En la questio 4 abordaba directamente el tema de la información: «¿El vendedor está obligado a mostrar al comprador todos los defectos de la cosa vendida?». Inmediatamente decía que «la respuesta parece afirmativa», en línea con la doctrina clásica. Pero después, en el desarrollo de su razonamiento, llegaba a admitir excepciones, una de las cuales resulta muy importante: «Engañar es algo más que ocultar. Por consiguiente, no siempre quien calla una verdad engaña». Cicerón era confutado y con él su hostilidad con respecto al oficio del comerciante.

Y en la questio 6 se preguntaba: «Quien compra cualquier cosa para revenderla a un precio mayor sin haberla transformado ni mejorado, como acostumbran a hacer los comerciantes, ¿peca mortalmente o, al menos, venialmente?». He aquí su respuesta: «No es necesario pensar que en el comercio esté incluido el pecado, si bien en la práctica eso es bastante raro y difícil». Y concluía: «En los negocios se presentan varias oportunidades y ocasiones para vender y comprar de forma ventajosa las cosas; y también esto se deriva del orden de la Providencia de Dios, como los demás bienes humanos. Por tanto, si uno gana, eso proviene de un don de Dios antes que del mal». Veía el intercambio comercial y las ganancias como signos de la presencia de la Providencia en el mundo: solo desde la specula de la altísima pobreza es posible ver esta economía.

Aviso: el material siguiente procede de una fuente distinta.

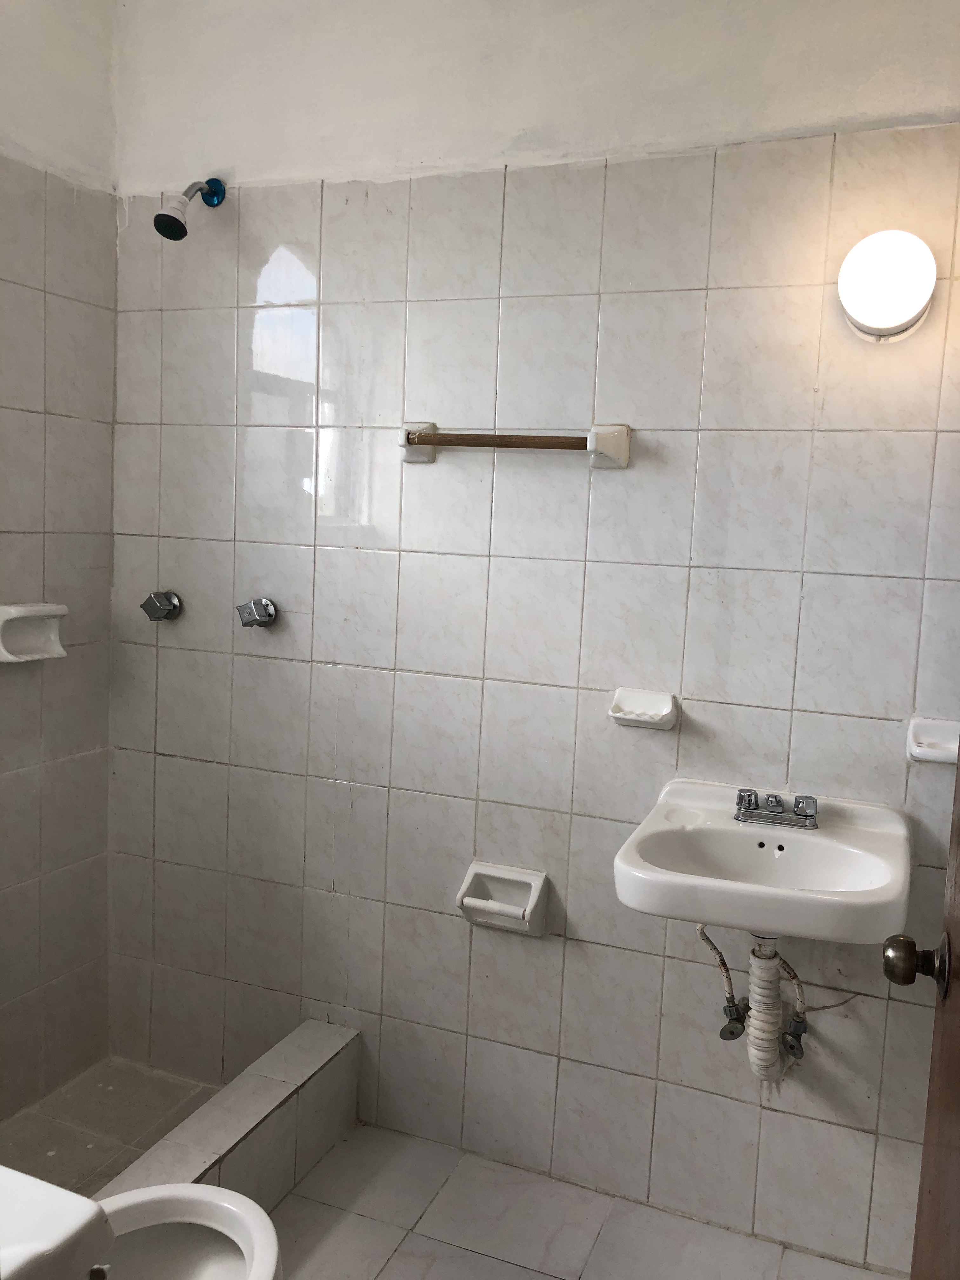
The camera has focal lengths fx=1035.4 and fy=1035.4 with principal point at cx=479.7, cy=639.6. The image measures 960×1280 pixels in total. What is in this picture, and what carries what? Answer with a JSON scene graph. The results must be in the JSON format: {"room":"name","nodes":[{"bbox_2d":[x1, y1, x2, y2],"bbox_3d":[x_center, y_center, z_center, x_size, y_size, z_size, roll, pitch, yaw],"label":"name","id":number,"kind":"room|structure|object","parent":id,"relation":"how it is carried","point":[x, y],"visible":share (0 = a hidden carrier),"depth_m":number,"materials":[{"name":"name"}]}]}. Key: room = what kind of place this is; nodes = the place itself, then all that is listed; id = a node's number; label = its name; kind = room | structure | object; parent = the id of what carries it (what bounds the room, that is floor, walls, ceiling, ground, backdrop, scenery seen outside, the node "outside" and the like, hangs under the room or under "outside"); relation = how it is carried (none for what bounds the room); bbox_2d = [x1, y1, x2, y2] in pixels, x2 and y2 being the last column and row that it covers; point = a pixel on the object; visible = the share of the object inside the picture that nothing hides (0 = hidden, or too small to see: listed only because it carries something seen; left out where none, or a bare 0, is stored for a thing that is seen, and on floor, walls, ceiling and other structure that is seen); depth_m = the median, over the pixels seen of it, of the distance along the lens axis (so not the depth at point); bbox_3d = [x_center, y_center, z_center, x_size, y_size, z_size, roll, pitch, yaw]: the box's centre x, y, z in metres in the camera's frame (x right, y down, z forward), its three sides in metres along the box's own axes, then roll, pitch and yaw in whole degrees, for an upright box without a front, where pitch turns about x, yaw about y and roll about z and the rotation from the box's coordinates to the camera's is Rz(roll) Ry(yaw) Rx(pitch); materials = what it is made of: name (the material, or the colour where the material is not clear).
{"room":"bathroom","nodes":[
{"label":"bathroom","id":0,"kind":"room"},
{"bbox_2d":[0,0,116,1123],"bbox_3d":[-1.318,-0.145,1.623,0.115,2.634,2.034,5,7,22],"label":"left wall","id":1,"kind":"structure","parent":0,"point":[40,399],"depth_m":2.35,"materials":[{"name":"tile"}]},
{"bbox_2d":[0,603,68,662],"bbox_3d":[-0.975,-0.013,2.237,0.094,0.115,0.178,5,7,22],"label":"soap dish","id":2,"kind":"object","parent":1,"relation":"attached to","point":[51,622],"visible":0.99,"depth_m":2.25,"materials":[{"name":"white ceramic"}]},
{"bbox_2d":[0,1057,222,1195],"bbox_3d":[-0.830,1.161,1.983,0.761,0.051,1.081,5,7,22],"label":"shower floor","id":3,"kind":"structure","parent":0,"point":[59,1152],"depth_m":2.36,"materials":[{"name":"beige tile"}]},
{"bbox_2d":[102,0,959,1274],"bbox_3d":[0.147,-0.145,2.163,2.391,2.640,0.128,5,7,22],"label":"back wall","id":4,"kind":"structure","parent":0,"point":[750,1111],"depth_m":2.12,"materials":[{"name":"white tile"}]},
{"bbox_2d":[140,590,182,621],"bbox_3d":[-0.749,-0.079,2.417,0.081,0.072,0.068,5,7,22],"label":"shower valve","id":5,"kind":"object","parent":4,"relation":"attached to","point":[146,609],"visible":0.97,"depth_m":2.40,"materials":[{"name":"silver metal"}]},
{"bbox_2d":[155,177,227,239],"bbox_3d":[-0.622,-0.934,2.237,0.078,0.170,0.173,5,7,22],"label":"shower head","id":6,"kind":"object","parent":4,"relation":"attached to","point":[175,221],"visible":0.98,"depth_m":2.19},
{"bbox_2d":[235,596,277,627],"bbox_3d":[-0.505,-0.062,2.322,0.080,0.070,0.066,5,7,22],"label":"shower valve","id":7,"kind":"object","parent":4,"relation":"attached to","point":[249,622],"visible":0.97,"depth_m":2.31,"materials":[{"name":"silver metal"}]},
{"bbox_2d":[455,861,550,936],"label":"toilet paper holder","id":8,"kind":"object","parent":4,"relation":"attached to","point":[489,902],"visible":0.98,"depth_m":2.16,"materials":[{"name":"white ceramic"}]},
{"bbox_2d":[398,420,630,468],"bbox_3d":[0.056,-0.393,2.073,0.495,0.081,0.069,5,7,22],"label":"towel bar","id":9,"kind":"object","parent":4,"relation":"attached to","point":[607,453],"visible":0.99,"depth_m":2.04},
{"bbox_2d":[609,687,678,730],"bbox_3d":[0.316,0.137,2.019,0.127,0.066,0.075,5,7,22],"label":"soap dish","id":10,"kind":"object","parent":4,"relation":"attached to","point":[626,716],"visible":0.99,"depth_m":2.03,"materials":[{"name":"white ceramic"}]},
{"bbox_2d":[718,1005,748,1040],"bbox_3d":[0.491,0.739,1.999,0.059,0.075,0.075,5,7,22],"label":"shutoff valve","id":11,"kind":"object","parent":4,"relation":"attached to","point":[734,1033],"visible":0.74,"depth_m":1.98,"materials":[{"name":"silver metal"}]},
{"bbox_2d":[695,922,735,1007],"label":"water supply hose","id":12,"kind":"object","parent":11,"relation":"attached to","point":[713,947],"visible":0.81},
{"bbox_2d":[613,777,912,945],"bbox_3d":[0.494,0.421,1.768,0.473,0.226,0.452,5,7,22],"label":"sink","id":13,"kind":"object","parent":4,"relation":"attached to","point":[729,826],"visible":0.87,"depth_m":1.79,"materials":[{"name":"white ceramic"}]},
{"bbox_2d":[743,935,785,1083],"bbox_3d":[0.544,0.690,1.967,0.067,0.329,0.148,5,7,22],"label":"drain pipe","id":14,"kind":"object","parent":13,"relation":"attached to","point":[755,1007],"visible":0.8,"depth_m":1.92,"materials":[{"name":"white plastic"}]},
{"bbox_2d":[732,787,820,828],"bbox_3d":[0.533,0.304,1.872,0.157,0.063,0.111,5,7,22],"label":"faucet","id":15,"kind":"object","parent":13,"relation":"on","point":[813,802],"visible":0.99,"depth_m":1.88,"materials":[{"name":"silver metal"}]},
{"bbox_2d":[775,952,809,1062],"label":"water supply hose","id":16,"kind":"object","parent":4,"relation":"attached to","point":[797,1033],"visible":0.8,"depth_m":1.95,"materials":[{"name":"white plastic"}]},
{"bbox_2d":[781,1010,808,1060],"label":"shutoff valve","id":17,"kind":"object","parent":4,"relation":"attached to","point":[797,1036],"visible":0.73,"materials":[{"name":"grey metal"}]},
{"bbox_2d":[836,229,937,341],"bbox_3d":[0.696,-0.606,1.774,0.163,0.177,0.179,5,7,22],"label":"wall lamp","id":18,"kind":"object","parent":4,"relation":"attached to","point":[913,305],"visible":1,"depth_m":1.71,"materials":[{"name":"white"}]},
{"bbox_2d":[906,716,959,765],"bbox_3d":[0.831,0.186,1.830,0.148,0.070,0.092,5,7,22],"label":"soap dish","id":19,"kind":"object","parent":4,"relation":"attached to","point":[929,740],"visible":0.88,"depth_m":1.85,"materials":[{"name":"white ceramic"}]},
{"bbox_2d":[264,1118,896,1279],"bbox_3d":[-0.257,1.304,1.233,2.593,0.102,2.296,5,7,22],"label":"floor","id":20,"kind":"structure","parent":0,"point":[386,1270],"depth_m":2.06,"materials":[{"name":"tile"}]},
{"bbox_2d":[0,1164,282,1279],"bbox_3d":[-0.514,0.871,1.229,0.510,0.716,0.589,5,7,22],"label":"toilet","id":21,"kind":"object","parent":20,"relation":"on","point":[215,1192],"visible":0.97,"depth_m":1.39,"materials":[{"name":"white ceramic"}]},
{"bbox_2d":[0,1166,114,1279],"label":"toilet tank","id":22,"kind":"object","parent":21,"relation":"on","point":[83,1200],"visible":1,"depth_m":0.99,"materials":[{"name":"white ceramic"}]},
{"bbox_2d":[93,1024,361,1219],"bbox_3d":[-0.580,1.067,1.865,0.200,0.196,1.194,5,7,22],"label":"shower curb","id":23,"kind":"object","parent":20,"relation":"on","point":[310,1058],"visible":0.74,"depth_m":2.08,"materials":[{"name":"white tile"}]},
{"bbox_2d":[885,740,959,1279],"bbox_3d":[0.408,0.295,0.741,0.167,2.097,0.934,5,7,22],"label":"door","id":24,"kind":"structure","parent":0,"point":[958,770],"depth_m":1.09,"materials":[{"name":"brown wood"}]},
{"bbox_2d":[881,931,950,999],"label":"door knob","id":25,"kind":"object","parent":24,"relation":"attached to","point":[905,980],"visible":0.94,"depth_m":1.14,"materials":[{"name":"metal"}]}
]}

Su razonamiento acababa discutiendo la autoridad del comentario de Mateo del Crisóstomo (¡qué valentía!): «Sin duda, no hay que hacerle caso en esta afirmación». Y terminaba de este modo: «Seguramente una argumentación de este tipo no puede extraerse del pasaje evangélico referido: allí Cristo arremete genéricamente contra todos aquellos que venden y compran en el templo; pero no es necesario pensar que todos ellos fueran comerciantes». ¡Cuánta necesidad tenemos hoy de teólogos e intelectuales con esta libertad de espíritu! Sobre todo, necesitamos hacernos las preguntas inversas a las de Olivi: ¿Hasta dónde es lícito especular sobre informaciones ocultas? ¿Hasta dónde es lícito que los comerciantes nos encanten con sus palabras? ¿Sabemos distinguir la ficción de la realidad en nuestro mercado global? ¿Y si a fuerza de anticipar el futuro en nuestro presente lo estuviéramos agotando, privando así a nuestros nietos de su presente?